I have been robbed three times in my life. The first was when I was ten or eleven, Madiaba was the Coca-cola of choice at 7.50 a bottle and my father had given me crisp 100 shilling note to go to Kwa Cucu to buy 10 of them. It never occurred to me that in the absence of pockets in my shorts, I could just as easily have put the change in the bag full of soda. Taking the last turn home, I was confronted by a scruffy, natty-dreaded boy not more than two years older than me wielding a butcher knife. He took the money, I ran home, my dad whupped my ass.
The second was just after Mwai Kibaki sacked Raila Odinga and his fellow malcontents after the botched 2005 constitutional referendum. I was going home late from work. All I could find was a Citi Hoppa. I should have known better, riding in a Citi Hoppa at that hour of night. The three hijackers got on board at the City Stadium bus sage, pulled out what looked like Soviet-era Tokarevs and , with menaces, got us to empty our pockets of phones, wallets, spare cash, IDs. It wasn't the best day for me; I'd forgotten my wallet at home that day, my Nokia N-something had inexplicably turned into a brick and the 100 shillings I'd borrowed from Joan from the chairlady's office I'd just spent on the fare home. The robbers were not amused and the swollen-shut-and-bleeding left eye when I got home taught me a valuable lesson: buy a Toyota Vitz if you must, but stop commuting.
Neither of those two events stayed with me for long. The first, because of the incredible capacity for young boys to forget all traumatic events, faded from memory as soon as I could sit without my butt reminding me that fathers can be sadists sometimes. The second, well, wasn't so bad. They even let me keep my IDs, bank cards and brick of a Nokia which turned out only to have run out of power. I never bought that Vitz and commuting has become an exercise in fatalism: while Michuki might have shot dead all the hijackers, crazily-driven FTs might yet get me. But the third, the third makes me break out in a cold sweat every time I think about it. I was robbed on a Friday at 11pm along Accra Road by four AK-47-wielding policemen.

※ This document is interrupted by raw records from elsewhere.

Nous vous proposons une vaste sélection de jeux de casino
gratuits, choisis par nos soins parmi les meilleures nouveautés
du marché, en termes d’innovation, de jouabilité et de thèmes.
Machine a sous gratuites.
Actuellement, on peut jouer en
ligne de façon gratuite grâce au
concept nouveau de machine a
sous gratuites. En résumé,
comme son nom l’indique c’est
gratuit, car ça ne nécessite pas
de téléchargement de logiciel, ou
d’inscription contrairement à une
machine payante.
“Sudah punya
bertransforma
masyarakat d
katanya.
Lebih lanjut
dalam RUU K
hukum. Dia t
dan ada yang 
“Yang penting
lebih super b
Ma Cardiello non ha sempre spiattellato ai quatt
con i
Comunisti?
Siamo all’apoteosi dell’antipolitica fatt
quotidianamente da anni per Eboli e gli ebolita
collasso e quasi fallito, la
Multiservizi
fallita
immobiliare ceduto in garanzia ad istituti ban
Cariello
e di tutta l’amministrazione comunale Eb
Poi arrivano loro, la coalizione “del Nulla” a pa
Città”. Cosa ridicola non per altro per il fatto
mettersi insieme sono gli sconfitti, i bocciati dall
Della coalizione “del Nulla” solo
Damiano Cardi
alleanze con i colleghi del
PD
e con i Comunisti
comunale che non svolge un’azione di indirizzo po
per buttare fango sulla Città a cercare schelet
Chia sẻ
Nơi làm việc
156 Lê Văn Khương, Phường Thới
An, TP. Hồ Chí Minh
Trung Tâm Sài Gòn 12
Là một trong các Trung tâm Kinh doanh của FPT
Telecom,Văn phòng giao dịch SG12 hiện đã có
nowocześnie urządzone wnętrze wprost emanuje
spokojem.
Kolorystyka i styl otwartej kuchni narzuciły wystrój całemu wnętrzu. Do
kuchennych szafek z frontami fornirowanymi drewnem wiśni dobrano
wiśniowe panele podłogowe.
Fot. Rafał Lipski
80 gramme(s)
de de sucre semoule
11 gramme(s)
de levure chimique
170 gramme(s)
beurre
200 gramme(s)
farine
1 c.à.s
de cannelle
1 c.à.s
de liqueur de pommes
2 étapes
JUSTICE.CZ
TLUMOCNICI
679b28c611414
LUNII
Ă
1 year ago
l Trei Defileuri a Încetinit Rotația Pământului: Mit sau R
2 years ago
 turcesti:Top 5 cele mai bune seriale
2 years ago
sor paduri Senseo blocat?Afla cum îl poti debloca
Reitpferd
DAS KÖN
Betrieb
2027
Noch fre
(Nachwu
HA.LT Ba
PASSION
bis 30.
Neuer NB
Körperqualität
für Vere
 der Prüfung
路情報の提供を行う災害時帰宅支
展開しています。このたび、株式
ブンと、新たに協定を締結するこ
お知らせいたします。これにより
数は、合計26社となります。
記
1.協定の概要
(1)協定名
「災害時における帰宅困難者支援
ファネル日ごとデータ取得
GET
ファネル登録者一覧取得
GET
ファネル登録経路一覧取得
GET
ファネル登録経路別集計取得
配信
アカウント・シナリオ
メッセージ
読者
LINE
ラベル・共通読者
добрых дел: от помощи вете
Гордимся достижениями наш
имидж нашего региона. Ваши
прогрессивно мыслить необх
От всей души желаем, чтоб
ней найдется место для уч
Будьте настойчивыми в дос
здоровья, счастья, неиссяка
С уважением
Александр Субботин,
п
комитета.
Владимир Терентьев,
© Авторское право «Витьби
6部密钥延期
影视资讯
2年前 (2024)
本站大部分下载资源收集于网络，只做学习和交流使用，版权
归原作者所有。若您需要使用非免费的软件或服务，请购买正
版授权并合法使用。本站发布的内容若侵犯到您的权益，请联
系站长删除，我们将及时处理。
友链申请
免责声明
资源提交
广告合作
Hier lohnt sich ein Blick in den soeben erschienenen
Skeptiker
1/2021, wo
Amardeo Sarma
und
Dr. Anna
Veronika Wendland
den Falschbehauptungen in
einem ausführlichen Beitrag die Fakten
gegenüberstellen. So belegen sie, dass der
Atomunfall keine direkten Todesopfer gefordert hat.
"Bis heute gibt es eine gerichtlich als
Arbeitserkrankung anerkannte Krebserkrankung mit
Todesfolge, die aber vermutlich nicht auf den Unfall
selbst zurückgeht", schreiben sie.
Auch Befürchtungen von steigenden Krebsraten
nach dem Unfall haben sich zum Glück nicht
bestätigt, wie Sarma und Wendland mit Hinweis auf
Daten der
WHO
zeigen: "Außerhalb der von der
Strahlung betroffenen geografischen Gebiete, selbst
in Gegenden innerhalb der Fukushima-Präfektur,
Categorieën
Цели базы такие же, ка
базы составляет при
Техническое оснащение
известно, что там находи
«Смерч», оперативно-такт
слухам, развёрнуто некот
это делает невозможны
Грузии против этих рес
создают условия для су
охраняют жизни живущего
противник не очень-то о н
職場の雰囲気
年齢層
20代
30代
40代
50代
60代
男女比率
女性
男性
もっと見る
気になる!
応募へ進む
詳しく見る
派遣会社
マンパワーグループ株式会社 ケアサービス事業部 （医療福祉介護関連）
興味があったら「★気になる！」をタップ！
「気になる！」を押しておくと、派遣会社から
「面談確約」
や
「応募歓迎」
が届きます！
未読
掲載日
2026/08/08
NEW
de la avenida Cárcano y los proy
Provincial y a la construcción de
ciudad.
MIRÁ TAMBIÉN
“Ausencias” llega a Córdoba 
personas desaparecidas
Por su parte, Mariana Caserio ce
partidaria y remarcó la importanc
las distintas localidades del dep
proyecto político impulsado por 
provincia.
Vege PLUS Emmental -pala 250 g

It was one of those days when I had a few hours to myself, a kickass pair of khakis and Safari boots and my mind craved the syncopation of a phat bass-line that only the Monte Carlo Club could deliver. But by eleven, two (tepid) beers later and after being assailed by Tarus Riley, Richie Spice and Konshens, I thought I was better off at home with a litre of Absolut and a Bob Marley playlist. They literally picked me up the moment I stepped out of the club; the other bodies milling about the pavement might as well have been invisible for all they saw or cared to see. In fifteen seconds I was in an alley off Accra Road, boxed in by four armed policemen, in handcuffs and wondering whether my parents would be coming to identify my butt-naked remains at City Mortuary the following day.
They didn't even bother with the rigmarole of accusing me of being drunk and disorderly and then suggesting a way out; they just lifted my wallet out of my pocket, emptied it of even the coins that I had in those small pockets, gave me back my ID and bank card and walked off as if nothing had happened. Whom do you report a crime to when you've been robbed by the police? Since then, no matter how suspicious it looks, I always look for an escape route whenever I see armed police in my way. Even if it is 12:00 noon. I am never putting myself in a situation where armed police could rob me. Every time I think of it, I wonder whether they would have murdered me if they had found more than the two thousand I had on me? What would they have done if they had known I was about to pay almost a hundred thousand for Law School the following week and that I had the cash in my house? It says something that the only criminal gang I fear most is the one that has a motto: Utumishi kwa Wote (Service to All).